:: Text shown ::

================================

Can Different Multiplications of ψ(x) and Φ(t) Result in Solutions to TDSE?

[yosimba2000]

So to get the TISE, we assume a solution Ψ = ψ(x)Φ(t) and plug it into the TDSE.

It will give us two expressions, one of which is the TISE, to find an infinite number of ψ(x) and Φ(t) solutions.

So all solutions to TDSE are ∑₁^∞ ψ(x)_nΦ(t)_n, but couldn't ∑₁^∞ψ_m(x) Σ₁^∞ Φ_n(t) also be a set of solutions to TDSE? Basically I'm using the same ψ(x), namely ψ_m(x), but multiplying it by different Φ_n(t), then moving onto the next ψ_m(x).

 

[Chandra Prayaga]

Easiest way to see the problem in what you are suggesting is to try your second function with just two states. Assuming that the hamiltonian is independent of time, from TISE:
Hψ₁(x) = E₁ψ₁(x)
Hψ₂(x) = E₂ψ₂(x)
The time dependent parts for each of these states should be
Φ₁(t) = e^-iE₁t/ħ
Φ₂(t) = e^-iE₂t/ħ
So the standard solution to TDSE for the superposition state, which is the time evolution of the state (ψ₁(x) + ψ₂(x)) at t = 0, is:
ψ₁(x)Φ₁(t) + ψ₂(x)Φ₂(t), which can be checked by direct substitution into TDSE.
Your suggestion:
(ψ₁(x) + ψ₂(x) )(Φ₁(t) + Φ₂(t))
will not work. It is not a solution of TDSE.

 

[yosimba2000]

Ok. Also, why when writing the most general solution to the TDSE, are the constants Cn the coefficients obtained from the Fourier Transform? Or, why do they have to be the Fourier coefficients? In 2rd order differential equations, we saw that we could multiply the solution X by any constant C1, and the new solution C1X would also be a solution to the differential equation.

================================

:: Aim of the exercise ::
Could you copy out the whole forum thread on multiplying ψ(x) and Φ(t) word for word?

:: Data shown ::
================================

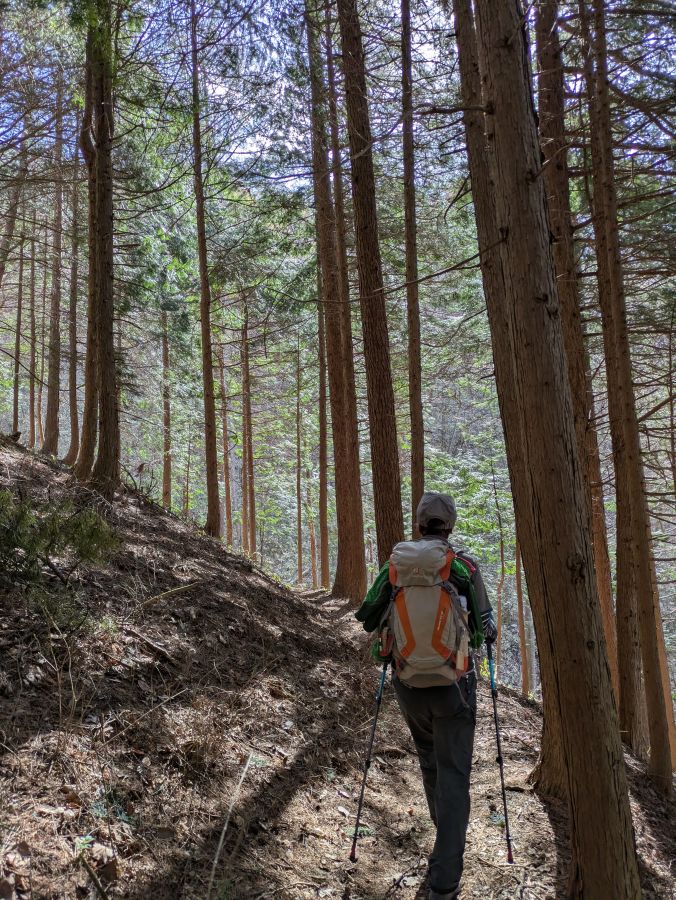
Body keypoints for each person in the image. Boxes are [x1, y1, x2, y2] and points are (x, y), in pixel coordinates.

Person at [356, 492, 497, 900]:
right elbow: (487, 629)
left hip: (408, 685)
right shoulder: (463, 565)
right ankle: (445, 880)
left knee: (431, 764)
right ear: (449, 527)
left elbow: (367, 616)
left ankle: (444, 844)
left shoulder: (395, 565)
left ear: (419, 524)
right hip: (455, 685)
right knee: (454, 774)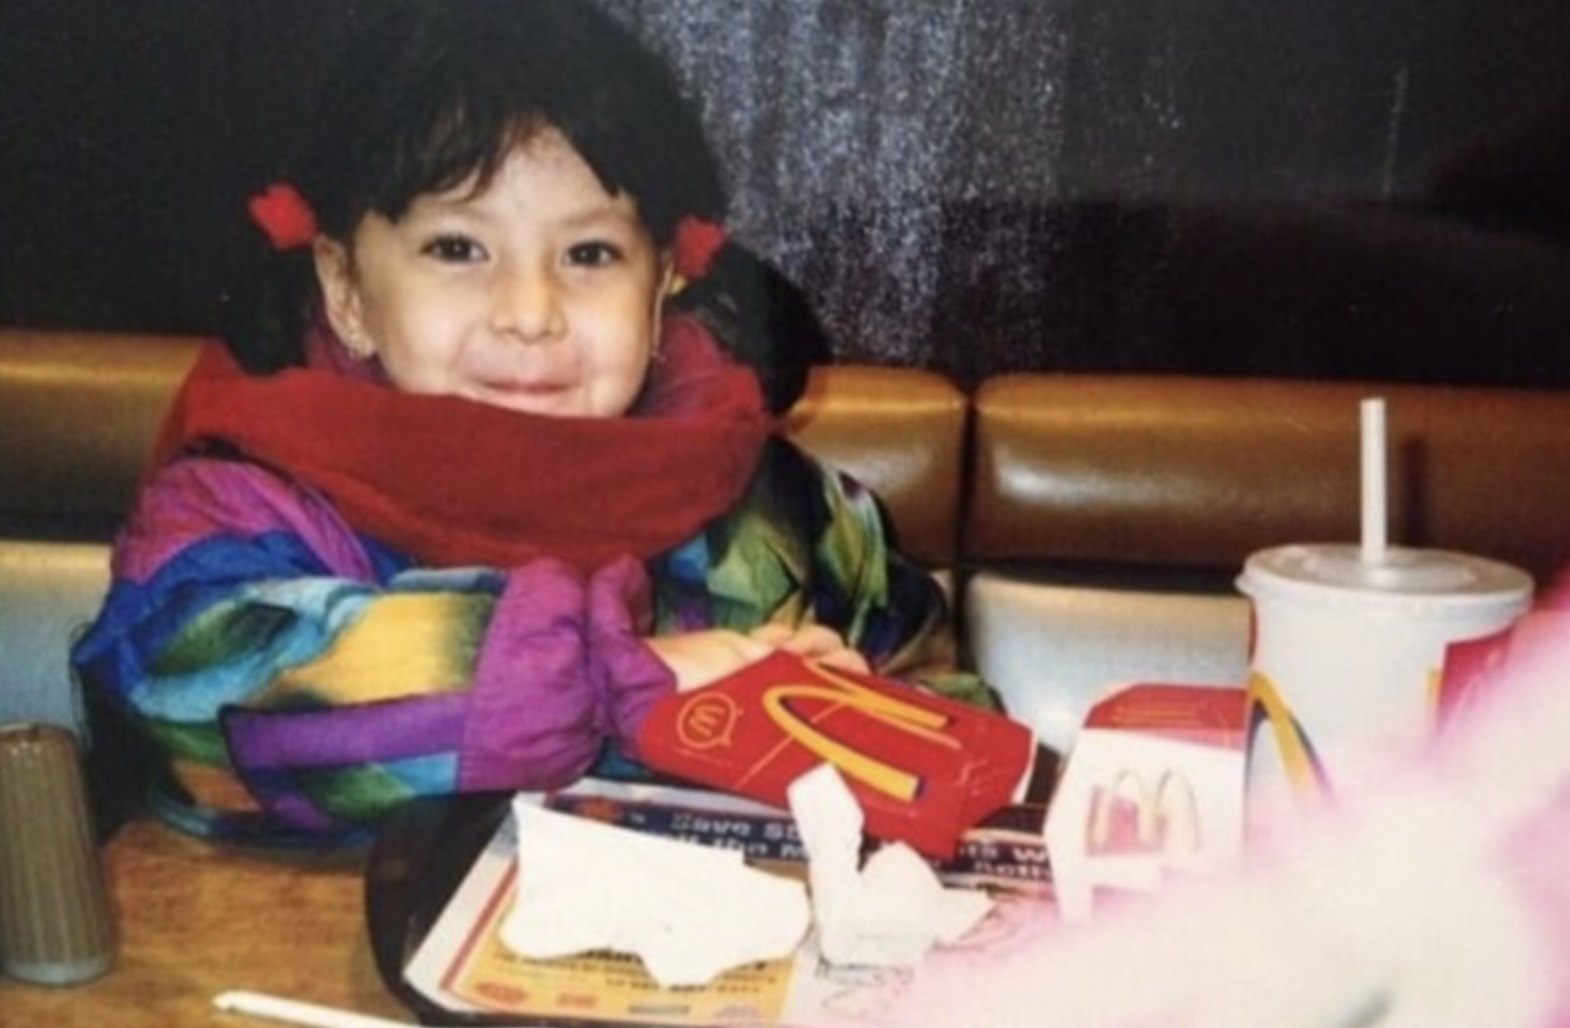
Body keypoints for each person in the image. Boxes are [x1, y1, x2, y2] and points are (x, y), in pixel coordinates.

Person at [71, 0, 981, 846]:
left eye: (589, 253)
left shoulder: (782, 510)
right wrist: (624, 681)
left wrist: (867, 724)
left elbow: (957, 720)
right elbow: (199, 703)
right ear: (346, 288)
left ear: (664, 283)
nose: (530, 311)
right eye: (458, 249)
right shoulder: (235, 504)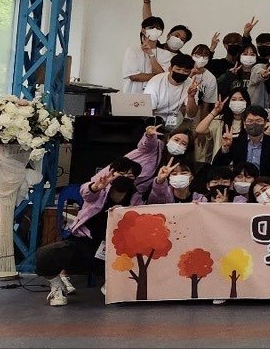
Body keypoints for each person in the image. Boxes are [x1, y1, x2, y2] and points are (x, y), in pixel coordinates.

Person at [37, 157, 143, 307]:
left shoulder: (137, 198)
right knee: (46, 254)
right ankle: (57, 287)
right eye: (121, 173)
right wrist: (95, 187)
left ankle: (114, 284)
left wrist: (126, 212)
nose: (125, 177)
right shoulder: (99, 191)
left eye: (130, 175)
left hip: (117, 250)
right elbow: (86, 192)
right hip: (85, 244)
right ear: (112, 173)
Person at [211, 106, 270, 183]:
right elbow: (217, 167)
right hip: (239, 183)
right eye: (250, 121)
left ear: (265, 123)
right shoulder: (236, 142)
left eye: (258, 121)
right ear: (244, 123)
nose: (254, 124)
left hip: (264, 185)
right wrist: (225, 148)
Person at [144, 53, 196, 129]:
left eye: (186, 71)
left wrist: (191, 97)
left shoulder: (191, 85)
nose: (181, 73)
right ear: (170, 69)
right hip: (154, 120)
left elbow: (192, 114)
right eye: (178, 69)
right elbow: (149, 111)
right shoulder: (155, 82)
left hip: (175, 122)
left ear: (190, 72)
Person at [122, 16, 169, 93]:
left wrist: (151, 54)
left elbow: (164, 78)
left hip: (155, 95)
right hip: (133, 94)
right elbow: (134, 77)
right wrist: (157, 76)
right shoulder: (132, 50)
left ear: (162, 32)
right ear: (143, 31)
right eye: (151, 27)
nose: (155, 30)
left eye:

================================

:: Response ::
Can Different Multiplications of ψ(x) and Φ(t) Result in Solutions to TDSE?

[yosimba2000]

So to get the TISE, we assume a solution Ψ = ψ(x)Φ(t) and plug it into the TDSE.

It will give us two expressions, one of which is the TISE, to find an infinite number of ψ(x) and Φ(t) solutions.

So all solutions to TDSE are ∑₁^∞ ψ(x)_nΦ(t)_n, but couldn't ∑₁^∞ψ_m(x) Σ₁^∞ Φ_n(t) also be a set of solutions to TDSE? Basically I'm using the same ψ(x), namely ψ_m(x), but multiplying it by different Φ_n(t), then moving onto the next ψ_m(x).

 

[Chandra Prayaga]

Easiest way to see the problem in what you are suggesting is to try your second function with just two states. Assuming that the hamiltonian is independent of time, from TISE:
Hψ₁(x) = E₁ψ₁(x)
Hψ₂(x) = E₂ψ₂(x)
The time dependent parts for each of these states should be
Φ₁(t) = e^-iE₁t/ħ
Φ₂(t) = e^-iE₂t/ħ
So the standard solution to TDSE for the superposition state, which is the time evolution of the state (ψ₁(x) + ψ₂(x)) at t = 0, is:
ψ₁(x)Φ₁(t) + ψ₂(x)Φ₂(t), which can be checked by direct substitution into TDSE.
Your suggestion:
(ψ₁(x) + ψ₂(x) )(Φ₁(t) + Φ₂(t))
will not work. It is not a solution of TDSE.

 

[yosimba2000]

Ok. Also, why when writing the most general solution to the TDSE, are the constants Cn the coefficients obtained from the Fourier Transform? Or, why do they have to be the Fourier coefficients? In 2rd order differential equations, we saw that we could multiply the solution X by any constant C1, and the new solution C1X would also be a solution to the differential equation.